Great site, I'll be back.

The Cajun Boy said...

@chris...it's amazing to kind of watch him unravel. i used to watch his show all the time during his first few years on the air. there were many times where i agreed with him on many points. he was libertarian in his views largely. and less bombastic. now he's just nutty. rude and outrageous to his guests. paranoid. i can't watch him at all. and when i do i can't take him seriously. he's a clown. i just laugh at him. it's both riveting and kinda sad.

UBERMOUTH said...

That's hilarious but did you get any offers?

Adrienne said...

Your little genesis buzz has sure been fun to follow... love it.

The Cajun Boy said...

@ubermouth...great name. and yes, i did. there's a link above to some of them. look closer.

@adrienne...i kinda wish it would just go on forever. it's been that much fun to watch unfold.

Cait said...

Brilliant! (typed in an overcaffeinated, bored Guinness-commercial-esque accent)

I love the Sedaris siblings. I send everyone I know a copy of "Six to Eight Black Men" every December.

The Honorary Latina said...

Cajun Boy-

I have no idea how I ran across your website, but I did a few months ago and it's become a daily stop ever since. I'm consistently amused and distracted from work, job well done. On another note, you should seriously consider blowing someone for Arcade Fire/LCD Soundsystem tickets. I went to their show on Wednesday here in Utah, they're amazing...

xx

Anonymous said...

Oh, Cajun Boy, I fall more in love with you with every post... *sigh*

Nancy in CT

Anonymous said...

Beyond stellar!

Quin said...

i turn my back for two months, and look what you get into.

Riley said...

I would pat myself on the back too! This thing has gotten pretty big... maybe this could be a new passtime?? Making up fake and absurd craigslist ads?? ;-)

Hope you have a great weekend!

faith said...

omg!! I almost died laughing at your Trent comment...wonder how many know that the boyfriend you so blithely refer to is David Hausleib from Jossip himself? So subtle...so...so...God you're good!

Ha Ha Sound said...

Blow jobs... the gift that keep on giving.

How do you think O'Reilly probably got his job in the first place? Ha.

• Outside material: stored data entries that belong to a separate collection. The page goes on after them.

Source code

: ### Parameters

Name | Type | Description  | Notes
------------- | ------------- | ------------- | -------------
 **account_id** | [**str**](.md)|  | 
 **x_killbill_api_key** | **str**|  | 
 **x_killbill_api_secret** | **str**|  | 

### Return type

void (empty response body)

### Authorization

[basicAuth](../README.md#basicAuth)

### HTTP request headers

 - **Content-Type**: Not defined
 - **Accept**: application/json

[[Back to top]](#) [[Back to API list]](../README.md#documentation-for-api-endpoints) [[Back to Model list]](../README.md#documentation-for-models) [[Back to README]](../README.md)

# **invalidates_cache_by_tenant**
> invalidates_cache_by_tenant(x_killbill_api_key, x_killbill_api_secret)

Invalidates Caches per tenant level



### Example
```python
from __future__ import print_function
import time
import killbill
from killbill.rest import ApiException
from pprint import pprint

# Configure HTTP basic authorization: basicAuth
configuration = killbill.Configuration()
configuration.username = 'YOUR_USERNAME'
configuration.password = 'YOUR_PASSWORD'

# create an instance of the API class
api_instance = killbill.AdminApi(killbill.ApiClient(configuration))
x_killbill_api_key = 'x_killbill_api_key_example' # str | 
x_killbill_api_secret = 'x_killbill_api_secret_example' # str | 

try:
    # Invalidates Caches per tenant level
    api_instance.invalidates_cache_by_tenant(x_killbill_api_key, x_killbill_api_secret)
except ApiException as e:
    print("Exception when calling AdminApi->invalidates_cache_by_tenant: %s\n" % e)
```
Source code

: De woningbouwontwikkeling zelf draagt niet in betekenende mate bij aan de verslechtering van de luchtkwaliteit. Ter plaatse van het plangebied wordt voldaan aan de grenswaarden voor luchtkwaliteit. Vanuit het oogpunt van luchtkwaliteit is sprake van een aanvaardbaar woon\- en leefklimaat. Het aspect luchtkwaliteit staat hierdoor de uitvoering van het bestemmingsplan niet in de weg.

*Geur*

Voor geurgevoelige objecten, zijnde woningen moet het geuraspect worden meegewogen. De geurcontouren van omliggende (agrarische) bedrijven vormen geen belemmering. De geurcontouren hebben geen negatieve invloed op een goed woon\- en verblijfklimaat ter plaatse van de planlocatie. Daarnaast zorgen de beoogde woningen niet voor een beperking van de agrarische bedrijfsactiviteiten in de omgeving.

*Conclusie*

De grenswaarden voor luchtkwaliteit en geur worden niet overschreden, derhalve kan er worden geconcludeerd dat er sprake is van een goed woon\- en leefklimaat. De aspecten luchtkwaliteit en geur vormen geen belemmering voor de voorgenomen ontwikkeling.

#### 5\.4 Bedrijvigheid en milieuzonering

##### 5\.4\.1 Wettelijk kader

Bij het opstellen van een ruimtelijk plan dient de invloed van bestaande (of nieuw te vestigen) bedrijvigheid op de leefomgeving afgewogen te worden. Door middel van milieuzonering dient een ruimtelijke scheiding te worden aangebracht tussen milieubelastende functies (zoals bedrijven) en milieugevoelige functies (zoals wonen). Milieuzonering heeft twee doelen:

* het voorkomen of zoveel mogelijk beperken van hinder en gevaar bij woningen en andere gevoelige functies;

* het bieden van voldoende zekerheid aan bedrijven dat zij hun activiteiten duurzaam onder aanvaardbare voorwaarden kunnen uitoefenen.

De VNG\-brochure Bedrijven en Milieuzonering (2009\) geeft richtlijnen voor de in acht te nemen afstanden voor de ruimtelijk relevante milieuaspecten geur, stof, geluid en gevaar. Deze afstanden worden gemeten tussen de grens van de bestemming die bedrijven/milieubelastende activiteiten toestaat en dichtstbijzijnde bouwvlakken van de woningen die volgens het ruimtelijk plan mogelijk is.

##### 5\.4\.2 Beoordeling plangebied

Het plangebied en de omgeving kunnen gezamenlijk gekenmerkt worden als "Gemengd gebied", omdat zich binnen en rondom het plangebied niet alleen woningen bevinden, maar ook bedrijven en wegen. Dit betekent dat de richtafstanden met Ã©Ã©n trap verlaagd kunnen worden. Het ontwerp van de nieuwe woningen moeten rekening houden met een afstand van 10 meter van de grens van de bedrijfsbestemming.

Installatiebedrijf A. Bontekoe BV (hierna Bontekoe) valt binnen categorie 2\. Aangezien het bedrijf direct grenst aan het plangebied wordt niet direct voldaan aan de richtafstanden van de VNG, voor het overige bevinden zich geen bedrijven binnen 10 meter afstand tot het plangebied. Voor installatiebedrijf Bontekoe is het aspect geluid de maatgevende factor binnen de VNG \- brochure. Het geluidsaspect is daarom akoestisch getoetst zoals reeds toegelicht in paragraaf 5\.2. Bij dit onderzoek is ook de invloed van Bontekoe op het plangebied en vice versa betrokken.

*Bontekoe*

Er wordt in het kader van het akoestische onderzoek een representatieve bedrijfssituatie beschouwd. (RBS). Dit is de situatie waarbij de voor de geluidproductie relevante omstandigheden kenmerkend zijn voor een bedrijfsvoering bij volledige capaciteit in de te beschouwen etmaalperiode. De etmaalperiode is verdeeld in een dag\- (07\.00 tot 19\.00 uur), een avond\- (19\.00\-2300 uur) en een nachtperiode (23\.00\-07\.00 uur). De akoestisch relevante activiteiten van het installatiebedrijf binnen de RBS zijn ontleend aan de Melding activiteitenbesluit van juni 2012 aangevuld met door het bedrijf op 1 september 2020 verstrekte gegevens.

Love the whole Genesis thing. It's fucking hilarious.

Kittie said...

Thanks for posting Amy Sedaris, I like her humor, it's cute and sarcastic - will be youtubing her when I'm bored - like now (youtubing her - sounds kinda kinky - lol). Hope you're enjoying your Friday night!

laura from arkansas said...

you are bill clinton. a simple blow job changes the world.

9W said...

brilliant man - the craigslist thing was stunning.

love it.

Colleen said...

I love the internets. Infinite procrastination potensh!
Also, I disagree about Amy Sedaris. I think she's too just...intentionally wacky. I don't get Strangers With Candy.

Anonymous said...

it has finally been flagged for removal. It lasted 5 days though, which is pretty amazing!